На первый взгляд кажется, что контролировалась и преследовалась преимущественно нагота. В конце 1950-х гг. в СССР впервые появились шорты, но чтобы носить их даже на курортах Крыма и Кавказа, требовалось мужество. По распоряжению местных властей мужчин в шортах не обслуживали ни в магазинах, ни в столовых, ни в парикмахерских. Увидев за рулем автомобиля водителя в шортах, милиция могла остановить машину и потребовать, чтобы человек тут же переоделся. Местные жители говорили, что шорты оскорбляют их нравственные чувства. В Москве и в Ленинграде шорты постепенно стали привилегией иностранцев, советские граждане завоевали это право только в последние годы, да и то не везде: на улице милиция не обратит на вас внимание, но студент, который придет в шортах в университет, может быть с позором отправлен домой.

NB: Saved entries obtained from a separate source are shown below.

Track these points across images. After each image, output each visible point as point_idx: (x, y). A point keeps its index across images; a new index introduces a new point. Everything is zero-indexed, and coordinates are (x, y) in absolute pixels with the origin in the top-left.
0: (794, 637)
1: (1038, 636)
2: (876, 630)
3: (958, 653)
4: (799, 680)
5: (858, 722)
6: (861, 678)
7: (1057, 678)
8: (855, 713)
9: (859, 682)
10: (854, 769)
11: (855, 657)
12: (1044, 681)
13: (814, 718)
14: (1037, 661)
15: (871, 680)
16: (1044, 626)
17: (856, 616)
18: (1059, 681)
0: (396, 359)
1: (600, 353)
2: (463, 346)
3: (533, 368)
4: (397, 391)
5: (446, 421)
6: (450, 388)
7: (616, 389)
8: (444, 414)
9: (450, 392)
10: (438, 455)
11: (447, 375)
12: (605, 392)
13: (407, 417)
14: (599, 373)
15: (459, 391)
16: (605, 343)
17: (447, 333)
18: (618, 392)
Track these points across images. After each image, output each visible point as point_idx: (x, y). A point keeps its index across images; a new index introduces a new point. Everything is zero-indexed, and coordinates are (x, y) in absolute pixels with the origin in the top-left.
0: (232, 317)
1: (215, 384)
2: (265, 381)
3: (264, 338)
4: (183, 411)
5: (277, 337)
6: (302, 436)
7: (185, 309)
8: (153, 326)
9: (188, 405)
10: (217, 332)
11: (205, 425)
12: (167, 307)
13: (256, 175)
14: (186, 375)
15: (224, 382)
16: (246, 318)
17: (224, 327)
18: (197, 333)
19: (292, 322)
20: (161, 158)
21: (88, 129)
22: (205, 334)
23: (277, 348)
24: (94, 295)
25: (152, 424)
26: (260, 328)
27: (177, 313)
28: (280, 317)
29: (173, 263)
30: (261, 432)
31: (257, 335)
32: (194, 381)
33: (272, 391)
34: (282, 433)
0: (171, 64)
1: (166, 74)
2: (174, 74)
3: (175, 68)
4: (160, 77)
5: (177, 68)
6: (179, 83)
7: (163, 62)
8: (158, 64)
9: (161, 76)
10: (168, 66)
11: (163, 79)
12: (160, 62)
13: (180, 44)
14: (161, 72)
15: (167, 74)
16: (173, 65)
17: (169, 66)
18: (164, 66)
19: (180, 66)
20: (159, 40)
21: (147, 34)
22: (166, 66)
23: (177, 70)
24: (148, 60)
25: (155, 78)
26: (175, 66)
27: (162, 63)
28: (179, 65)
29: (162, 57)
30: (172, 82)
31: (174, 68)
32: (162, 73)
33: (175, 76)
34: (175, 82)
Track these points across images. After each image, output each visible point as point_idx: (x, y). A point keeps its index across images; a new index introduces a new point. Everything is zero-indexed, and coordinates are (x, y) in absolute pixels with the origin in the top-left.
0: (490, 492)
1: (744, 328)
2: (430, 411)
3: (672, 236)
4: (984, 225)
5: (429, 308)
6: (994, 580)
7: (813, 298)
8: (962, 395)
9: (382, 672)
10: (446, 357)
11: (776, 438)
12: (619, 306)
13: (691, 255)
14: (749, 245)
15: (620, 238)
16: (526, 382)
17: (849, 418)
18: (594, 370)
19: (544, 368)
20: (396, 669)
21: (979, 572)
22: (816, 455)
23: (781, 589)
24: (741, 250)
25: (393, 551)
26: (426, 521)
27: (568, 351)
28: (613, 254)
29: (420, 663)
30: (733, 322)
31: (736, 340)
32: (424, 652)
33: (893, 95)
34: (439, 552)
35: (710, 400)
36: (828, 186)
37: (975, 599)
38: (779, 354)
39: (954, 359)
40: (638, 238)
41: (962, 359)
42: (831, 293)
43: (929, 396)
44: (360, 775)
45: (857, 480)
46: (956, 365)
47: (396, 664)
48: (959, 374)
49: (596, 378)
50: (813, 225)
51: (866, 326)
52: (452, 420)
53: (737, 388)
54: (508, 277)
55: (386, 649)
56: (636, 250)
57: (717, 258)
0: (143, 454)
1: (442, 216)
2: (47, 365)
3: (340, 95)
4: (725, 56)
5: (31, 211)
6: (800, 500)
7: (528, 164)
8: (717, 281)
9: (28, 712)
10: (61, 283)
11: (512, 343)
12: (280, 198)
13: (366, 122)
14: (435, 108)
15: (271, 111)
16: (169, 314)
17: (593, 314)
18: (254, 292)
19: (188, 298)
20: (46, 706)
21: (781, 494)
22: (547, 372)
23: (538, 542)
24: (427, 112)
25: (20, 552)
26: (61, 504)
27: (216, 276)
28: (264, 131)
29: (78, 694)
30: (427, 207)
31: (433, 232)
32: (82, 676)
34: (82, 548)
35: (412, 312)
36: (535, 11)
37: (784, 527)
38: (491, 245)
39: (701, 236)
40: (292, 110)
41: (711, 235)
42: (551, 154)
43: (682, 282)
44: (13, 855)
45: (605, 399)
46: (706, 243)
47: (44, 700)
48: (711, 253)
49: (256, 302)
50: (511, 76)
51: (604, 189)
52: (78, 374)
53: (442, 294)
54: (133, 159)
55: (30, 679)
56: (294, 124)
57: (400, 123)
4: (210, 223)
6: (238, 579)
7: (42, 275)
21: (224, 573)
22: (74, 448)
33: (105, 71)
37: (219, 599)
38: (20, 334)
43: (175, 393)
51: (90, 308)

Столь же энергично преследовались декольтированные платья и традиционные сарафаны. Вспоминаю комичный случай в Гурзуфе в 1970 г. Немолодая интеллигентная дама, кандидат искусствоведения из Ленинграда, отдыхавшая в Доме творчества художников, вышла на набережную во вполне приличном сарафане в тот день, когда местная милиция проводила очередную компанию за чистоту нравов. Даму задержали и оштрафовали на 1 рубль, а когда она потребовала указать в квитанции, за что, милиционер наивно написал: "За оголение". Когда эту бумажку увидели обитатели Дома творчества, они кинулись на набережную скопом, снимая с себя не только все, что можно, но и то, что нельзя. Но милиционеры, видимо, уже поняли свою ошибку и стыдливо отворачивались, а когда дамы нагло к ним приставали, демонстрируя полуобнаженные телеса, в квитанциях о штрафе писали: "За нарушение общественного порядка". Штраф "за оголение" так и остался единственным.
Гонениям подвергалось не только "оголение". В 1970-х гг. во многих городах административно преследовали юношей и молодых мужчин с длинными волосами и женщин в джинсах или брючных костюмах. В Ленинграде милиционеры и народные дружинники прямо на улице хватали длинноволосых юношей, всячески оскорбляли их, насильственно стригли, а затем фотографировали и снимки выставляли на уличных стендах, с указанием фамилий и места работы или учебы, под лозунгом: "Будем стричь, не спрашивая вашего согласия".